* Parts of the exercise *
**a.** Decide whether each statement below agrees with the article on Sen. Tom Cotton and Raytheon: (i) Cotton's letter was addressed to Raytheon's chairman and CEO; (ii) a Raytheon representative responded to the Washington Examiner's request for comment; (iii) Cotton cited Title VI of the Civil Rights Act. For each, answer yes or no and quote the words of the article that decide it.
**b.** Revise the passage of the article on Sen. Tom Cotton and Raytheon starting at "The trainings also" and ending at "according to Cotton.", replacing "radical reading materials" with "controversial reading materials".
**c.** Condense the paragraph of the article on Sen. Tom Cotton and Raytheon that begins "Cotton accused Raytheon’s training materials" into a short bulleted list that keeps its main facts.
===== Excerpt provided =====
Sen. Tom Cotton is investigating defense contractor Raytheon’s use of training materials that promote critical race theory, he said in a letter from the senator addressed to the company’s chairman and CEO.
The company allegedly uses training materials that “rely heavily on racial stereotypes and appear to violate federal non-discrimination law,” Cotton, a veteran and opponent of critical race theory training at military facilities, said in Tuesday’s letter.
“Government contractors, as stewards of federal taxpayer dollars, have a special obligation to treat their employees equally, without regard to race,” Cotton wrote. “In fact, Title VI of the Civil Rights Act ensures that ‘no person in the United States shall, on the ground of race, color, or national origin … be subjected to discrimination under any program or activity receiving Federal financial assistance.'”
TOM COTTON: CRITICAL RACE THEORY THREATENS UNIT COHESION IN MILITARY
Cotton accused Raytheon’s training materials of “containing gross stereotypes about various groups, including the racial stereotype that black people as a group are ‘exhausted, frustrated, stressed, barely sleeping, scared, and overwhelmed,’ … and white people, Christians, ablebodied individuals, straight people, and English speakers, as members of ‘privileged’ groups who have ‘the luxury to ignore … injustices.'”
The trainings also direct Raytheon employees to “radical reading materials, including an article that advocates the ‘Defund the Police’ movement,'” according to Cotton.
“Given Raytheon’s extensive business with law-enforcement groups, I find it hard to believe that the ‘Defund the Police’ movement is in the interests of Raytheon’s shareholders, let alone its employees and customers — all of whom are normal citizens who would suffer the consequences of rising crime,” he continued.
A representative for Raytheon did not immediately respond to the Washington Examiner’s request for comment.
===== Recorded data =====
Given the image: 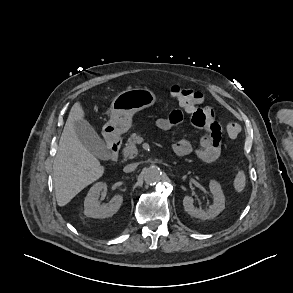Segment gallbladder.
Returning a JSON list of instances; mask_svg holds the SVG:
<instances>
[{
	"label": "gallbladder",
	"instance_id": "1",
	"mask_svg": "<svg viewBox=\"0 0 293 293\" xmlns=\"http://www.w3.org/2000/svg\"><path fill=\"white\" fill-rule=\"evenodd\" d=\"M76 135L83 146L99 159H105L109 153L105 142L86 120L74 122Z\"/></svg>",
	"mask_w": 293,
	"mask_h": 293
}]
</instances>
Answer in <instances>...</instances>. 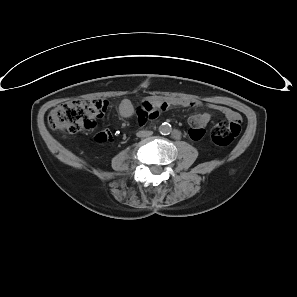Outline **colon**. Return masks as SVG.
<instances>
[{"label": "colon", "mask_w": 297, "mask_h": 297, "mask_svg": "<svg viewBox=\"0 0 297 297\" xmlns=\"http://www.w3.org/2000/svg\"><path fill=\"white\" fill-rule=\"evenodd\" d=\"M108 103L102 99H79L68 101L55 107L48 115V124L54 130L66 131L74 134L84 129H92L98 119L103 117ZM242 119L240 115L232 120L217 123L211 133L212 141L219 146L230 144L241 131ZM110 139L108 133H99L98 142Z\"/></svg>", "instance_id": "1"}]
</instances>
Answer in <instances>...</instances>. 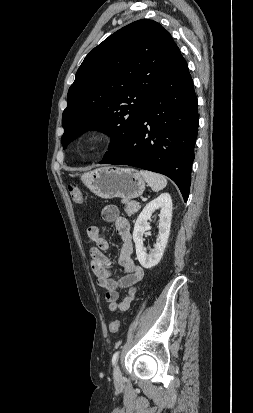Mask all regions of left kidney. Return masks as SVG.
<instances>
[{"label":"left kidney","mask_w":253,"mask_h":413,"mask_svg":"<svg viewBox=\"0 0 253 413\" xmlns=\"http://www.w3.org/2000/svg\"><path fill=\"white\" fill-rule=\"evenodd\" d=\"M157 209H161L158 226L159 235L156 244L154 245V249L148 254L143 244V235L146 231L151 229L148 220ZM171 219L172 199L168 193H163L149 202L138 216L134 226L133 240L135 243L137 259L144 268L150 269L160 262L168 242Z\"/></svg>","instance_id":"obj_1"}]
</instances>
=====
===== Recorded data =====
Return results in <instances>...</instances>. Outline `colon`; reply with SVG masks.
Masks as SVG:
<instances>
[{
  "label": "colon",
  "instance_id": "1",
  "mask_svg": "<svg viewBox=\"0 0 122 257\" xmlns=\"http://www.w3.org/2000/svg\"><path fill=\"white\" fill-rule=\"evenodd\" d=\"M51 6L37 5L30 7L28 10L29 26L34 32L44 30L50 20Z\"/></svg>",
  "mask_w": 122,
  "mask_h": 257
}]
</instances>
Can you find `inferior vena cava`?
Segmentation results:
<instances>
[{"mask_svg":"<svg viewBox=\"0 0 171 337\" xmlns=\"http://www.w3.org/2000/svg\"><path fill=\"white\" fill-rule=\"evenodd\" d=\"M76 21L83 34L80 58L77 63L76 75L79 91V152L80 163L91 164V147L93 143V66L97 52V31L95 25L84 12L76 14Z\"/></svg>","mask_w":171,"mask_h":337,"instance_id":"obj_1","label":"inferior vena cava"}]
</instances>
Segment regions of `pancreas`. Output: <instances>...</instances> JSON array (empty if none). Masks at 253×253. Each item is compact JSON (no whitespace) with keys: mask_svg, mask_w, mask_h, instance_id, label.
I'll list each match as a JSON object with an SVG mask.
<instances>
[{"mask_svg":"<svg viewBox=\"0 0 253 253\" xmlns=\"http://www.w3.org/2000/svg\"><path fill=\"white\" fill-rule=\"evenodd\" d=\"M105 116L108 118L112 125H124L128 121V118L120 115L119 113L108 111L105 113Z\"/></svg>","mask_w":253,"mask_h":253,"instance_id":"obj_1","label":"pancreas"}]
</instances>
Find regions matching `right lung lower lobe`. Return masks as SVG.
=====
* Expected answers *
**a.**
(i) Yes: "addressed to the company’s chairman and CEO"
(ii) No: "A representative for Raytheon did not immediately respond to the Washington Examiner’s request for comment."
(iii) Yes: "Title VI of the Civil Rights Act ensures"

**b.**
The trainings also direct Raytheon employees to “controversial reading materials, including an article that advocates the ‘Defund the Police’ movement,'” according to Cotton.

**c.**
Cotton accused Raytheon's training materials of containing gross stereotypes about various groups, including:
- the racial stereotype that black people as a group are "exhausted, frustrated, stressed, barely sleeping, scared, and overwhelmed"
- the portrayal of white people, Christians, ablebodied individuals, straight people, and English speakers as members of "privileged" groups who have "the luxury to ignore … injustices"